Je roule à vélo je prends l’air je veux avoir encore quinze ans l’année prochaine, si tout va bien.

Je vais aussi chez jarditruc™ et je vois les gens des pavillons acheter des détergents pour leurs allées en gravillons concassés par des esclaves en Inde.

Je fonce à VTT dans des forêts trop bien entretenues.

Je me souviens des nuits en Sologne quand on rentrait du patelin de mon père après une journée de pêche à la ligne, vairons, et parfois une truite, mais surtout des vairons. Le pare-brise de son Opel Manta - qualité allemande qu’il disait, sans savoir que des Américains s’y cachaient depuis 1922 - finissait couvert d’une glue d’insectes suicidaires. Dans les phares, les années sans mixomatose, des dizaines de lapins et des histoires de ce genre, on en vivait tous. Les moustiques en Sologne. Les abeilles. Un bestiaire complet pour Francis Cabrel.

C’était bien.

Je monte une côte en VTT carbone dernier-cri de l’homme. J’en bave un peu. Mais je veux prolonger mes quinze ans, c’est humain. Et puis ça n’est pas du golf, tout de même.

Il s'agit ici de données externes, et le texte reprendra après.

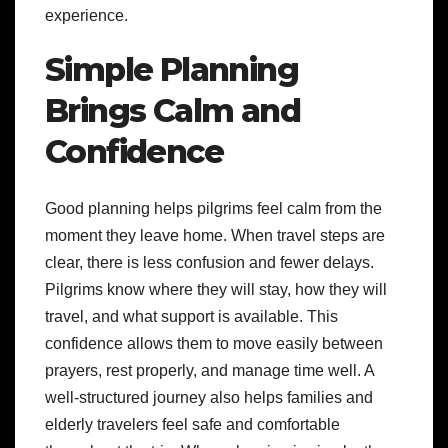
experience.
Simple Planning
Brings Calm and
Confidence
Good planning helps pilgrims feel calm from the
moment they leave home. When travel steps are
clear, there is less confusion and fewer delays.
Pilgrims know where they will stay, how they will
travel, and what support is available. This
confidence allows them to move easily between
prayers, rest properly, and manage time well. A
well-structured journey also helps families and
elderly travelers feel safe and comfortable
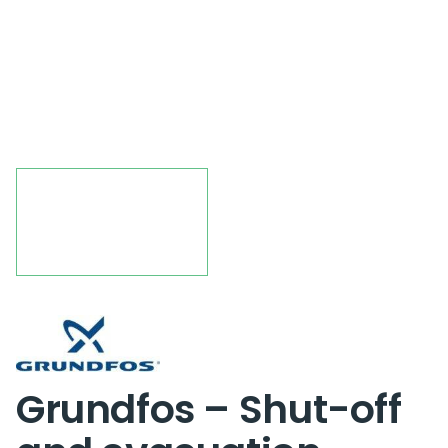
Grundfos – Shut-off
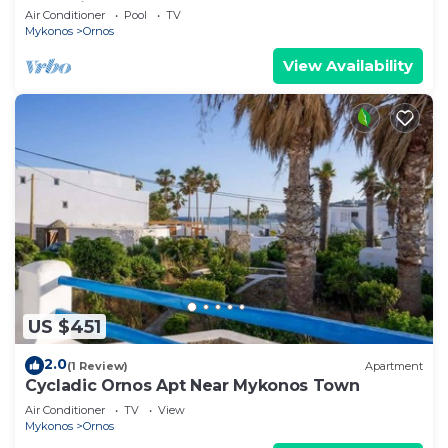
Mykonian Style Pool House 2 | Access
Air Conditioner
Pool
TV
Mykonos
Ornos
View Availability
US $451
2.0
(1 Review)
Apartment
Cycladic Ornos Apt Near Mykonos Town
Air Conditioner
TV
View
Mykonos
Ornos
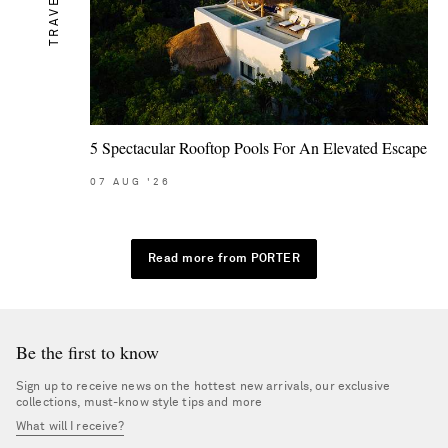
TRAVEL
5 Spectacular Rooftop Pools For An Elevated Escape
07
AUG
'26
Read more from PORTER
Be the first to know
Sign up to receive news on the hottest new arrivals, our exclusive
collections, must-know style tips and more
What will I receive?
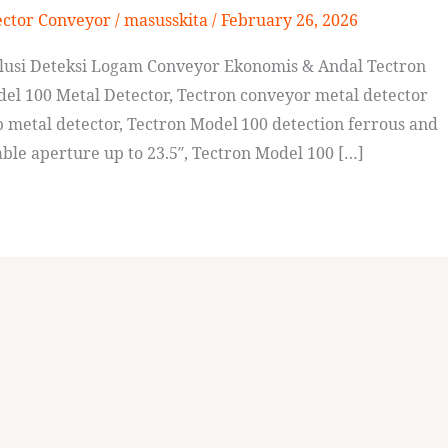
ector Conveyor
/
masusskita
/
February 26, 2026
olusi Deteksi Logam Conveyor Ekonomis & Andal Tectron
el 100 Metal Detector, Tectron conveyor metal detector
metal detector, Tectron Model 100 detection ferrous and
ble aperture up to 23.5″, Tectron Model 100 […]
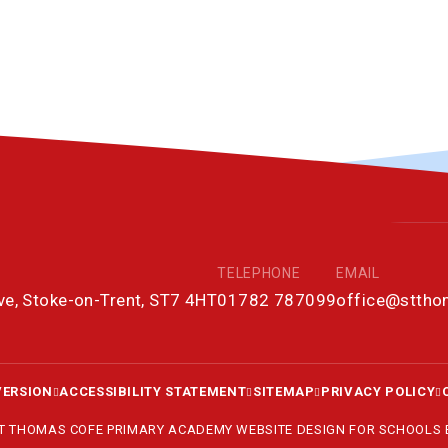
TELEPHONE
EMAIL
ove, Stoke-on-Trent, ST7 4HT
01782 787099
office@stth
VERSION
ACCESSIBILITY STATEMENT
SITEMAP
PRIVACY POLICY
ST THOMAS COFE PRIMARY ACADEMY
WEBSITE DESIGN FOR SCHOOLS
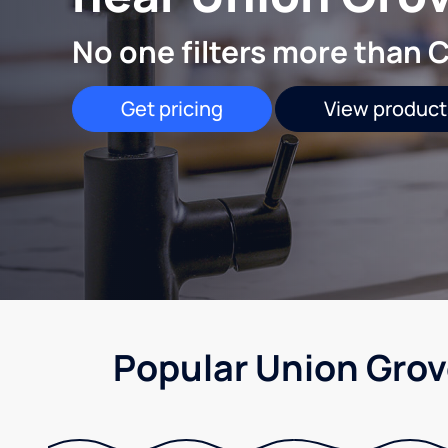
No one filters more than C
Get pricing
View product
Popular Union Grov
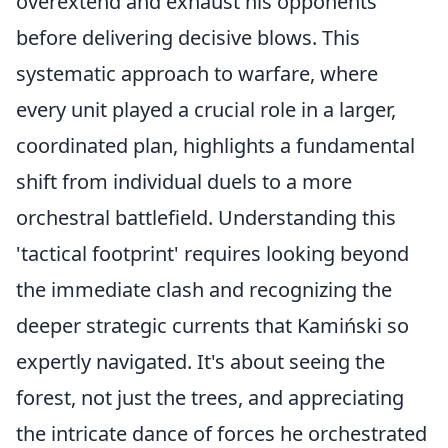
overextend and exhaust his opponents
before delivering decisive blows. This
systematic approach to warfare, where
every unit played a crucial role in a larger,
coordinated plan, highlights a fundamental
shift from individual duels to a more
orchestral battlefield. Understanding this
'tactical footprint' requires looking beyond
the immediate clash and recognizing the
deeper strategic currents that Kamiński so
expertly navigated. It's about seeing the
forest, not just the trees, and appreciating
the intricate dance of forces he orchestrated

Chez JardiTruc™, des beaufs achètent en barquettes plastifiées des tomates prêtes à être décongelées, Hybrides F1, comme les voitures, et sans mentir ! Impossible de replanter les graines des survivantes d’octobre pour l’année d’après : peine perdue.

Je retourne la terre, je retourne des vieilles poutres en guise de frontière potager/terrain de guerre des enfants. Comme le plus crétin des crétins, je trucide au sécateur deux ou trois limaces et là, je m’aperçois que l’une d’elle est un triton porte-bonheur, minuscule qui hibernait là. Il me regarde je le vois bien, je viens juste de lui ouvrir le ventre, il me demande pourquoi, pourquoi je viens de le tuer et je m’excuse et je m’en veux. Trois jours après je m’en veux encore. Je voudrais qu’on lui fasse une stèle à mon triton perdu, parce qu’il était le symbole de mes prises de conscience, comme la sauterelle de l’année dernière ou l’araignée épeire de septembre, grosse jaune et noire et sauvage.

C’est que : je n’utilise pas d’engrais, d’insecticide, rien. Juste du fumier de cheval et de cochon d’Inde, et nos épluchures pourries. Et les bestioles peuvent bien venir, les coccinelles, les hérissons, les amis de la terre en perdition. Je regarde le pare-brise les nuits qui viennent et mes enfants n’auront pas de souvenir d’insectes, de rien. La nature est aujourd’hui bien entretenue. Des machines et de la chimie. Les paysans étaient déjà cruels, ils sont aujourd’hui bien organisés.